Текст для разбора:
----

– Она плоская, верно, совсем пло-пло… – думала она. – Что они будут с ней делать? Как они ее утолстят? Это же бумага, у нее внутри ничего нет.
Потом, спустя какое-то неопределенное время, – рассказала она мужу, – она уже не знала, где находится, но вокруг была чудовищная темнота с ощущением сильной физической и душевной боли. Она вернулась в собственное изображение, проникла в него через череп и с чудовищной болью заполнила собой свое тело; и с «воплощением» она вновь обрела чувствительность. А как приятно было до того находиться вне тела и ничего не чувствовать. И в этот миг она почувствовала, как муж сжимает ей руку, она открыла глаза и сказала ему: «По-моему, я знаю, почему я не имела права иметь дочь…» А потом: «Я хочу посмотреть на дочку».
Муж рассказал реаниматору о «пробуждении» жены, и тот сказал: «Ни в коем случае! Объясните ей, что малышка осталась в родильном доме, и что она сама туда вернется, но только после того, как полностью поправится».
Реаниматор констатировал возобновление ритма электроэнцефалограммы.

----

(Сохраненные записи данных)
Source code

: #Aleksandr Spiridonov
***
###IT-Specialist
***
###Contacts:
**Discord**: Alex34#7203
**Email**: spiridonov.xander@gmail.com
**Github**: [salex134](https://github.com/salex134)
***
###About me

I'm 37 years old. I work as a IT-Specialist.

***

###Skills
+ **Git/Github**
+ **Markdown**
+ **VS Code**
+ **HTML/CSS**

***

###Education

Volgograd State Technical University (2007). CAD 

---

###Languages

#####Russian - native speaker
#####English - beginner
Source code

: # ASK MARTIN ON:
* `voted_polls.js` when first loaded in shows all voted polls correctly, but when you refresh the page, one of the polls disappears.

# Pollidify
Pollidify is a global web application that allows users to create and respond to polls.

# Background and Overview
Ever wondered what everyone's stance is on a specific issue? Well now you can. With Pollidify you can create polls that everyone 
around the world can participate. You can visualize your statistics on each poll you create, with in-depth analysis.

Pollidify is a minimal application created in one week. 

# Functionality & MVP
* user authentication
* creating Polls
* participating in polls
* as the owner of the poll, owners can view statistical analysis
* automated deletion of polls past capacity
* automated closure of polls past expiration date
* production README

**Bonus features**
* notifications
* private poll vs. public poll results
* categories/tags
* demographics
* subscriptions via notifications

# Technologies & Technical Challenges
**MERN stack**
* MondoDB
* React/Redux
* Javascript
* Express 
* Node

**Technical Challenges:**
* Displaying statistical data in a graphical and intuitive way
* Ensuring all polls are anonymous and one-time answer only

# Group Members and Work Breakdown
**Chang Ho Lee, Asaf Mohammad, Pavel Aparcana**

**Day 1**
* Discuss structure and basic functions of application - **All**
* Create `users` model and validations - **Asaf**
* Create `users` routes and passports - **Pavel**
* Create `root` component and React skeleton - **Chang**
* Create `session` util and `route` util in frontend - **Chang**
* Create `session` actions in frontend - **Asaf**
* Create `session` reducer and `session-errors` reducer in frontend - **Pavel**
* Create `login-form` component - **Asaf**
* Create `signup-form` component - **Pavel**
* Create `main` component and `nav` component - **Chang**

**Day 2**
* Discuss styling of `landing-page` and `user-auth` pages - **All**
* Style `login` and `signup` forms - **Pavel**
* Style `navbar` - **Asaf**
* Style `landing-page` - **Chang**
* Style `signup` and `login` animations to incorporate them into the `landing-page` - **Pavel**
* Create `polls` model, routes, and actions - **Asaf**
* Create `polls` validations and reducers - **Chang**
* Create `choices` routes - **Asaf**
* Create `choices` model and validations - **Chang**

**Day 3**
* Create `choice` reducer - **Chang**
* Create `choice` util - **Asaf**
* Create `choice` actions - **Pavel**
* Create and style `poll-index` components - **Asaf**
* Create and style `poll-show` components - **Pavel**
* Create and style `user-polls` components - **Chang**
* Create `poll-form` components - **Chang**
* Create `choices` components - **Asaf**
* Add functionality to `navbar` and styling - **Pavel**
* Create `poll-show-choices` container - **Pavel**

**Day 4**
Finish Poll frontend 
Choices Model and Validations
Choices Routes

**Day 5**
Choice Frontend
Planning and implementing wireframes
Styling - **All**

----

Вопросы к тексту:
[A] Какие люди упоминаются в отрывке? Назовите всех.
[B] Где, по словам реаниматора, осталась малышка, согласно отрывку?
[C] Перепишите без изменений часть отрывка: всё от «Потом, спустя какое-то» до «возобновление ритма электроэнцефалограммы.».

Ответы:
[A] Жена, ее муж, реаниматор, дочь (малышка).

[B] В родильном доме.

[C]
Потом, спустя какое-то неопределенное время, – рассказала она мужу, – она уже не знала, где находится, но вокруг была чудовищная темнота с ощущением сильной физической и душевной боли. Она вернулась в собственное изображение, проникла в него через череп и с чудовищной болью заполнила собой свое тело; и с «воплощением» она вновь обрела чувствительность. А как приятно было до того находиться вне тела и ничего не чувствовать. И в этот миг она почувствовала, как муж сжимает ей руку, она открыла глаза и сказала ему: «По-моему, я знаю, почему я не имела права иметь дочь…» А потом: «Я хочу посмотреть на дочку».
Муж рассказал реаниматору о «пробуждении» жены, и тот сказал: «Ни в коем случае! Объясните ей, что малышка осталась в родильном доме, и что она сама туда вернется, но только после того, как полностью поправится».
Реаниматор констатировал возобновление ритма электроэнцефалограммы.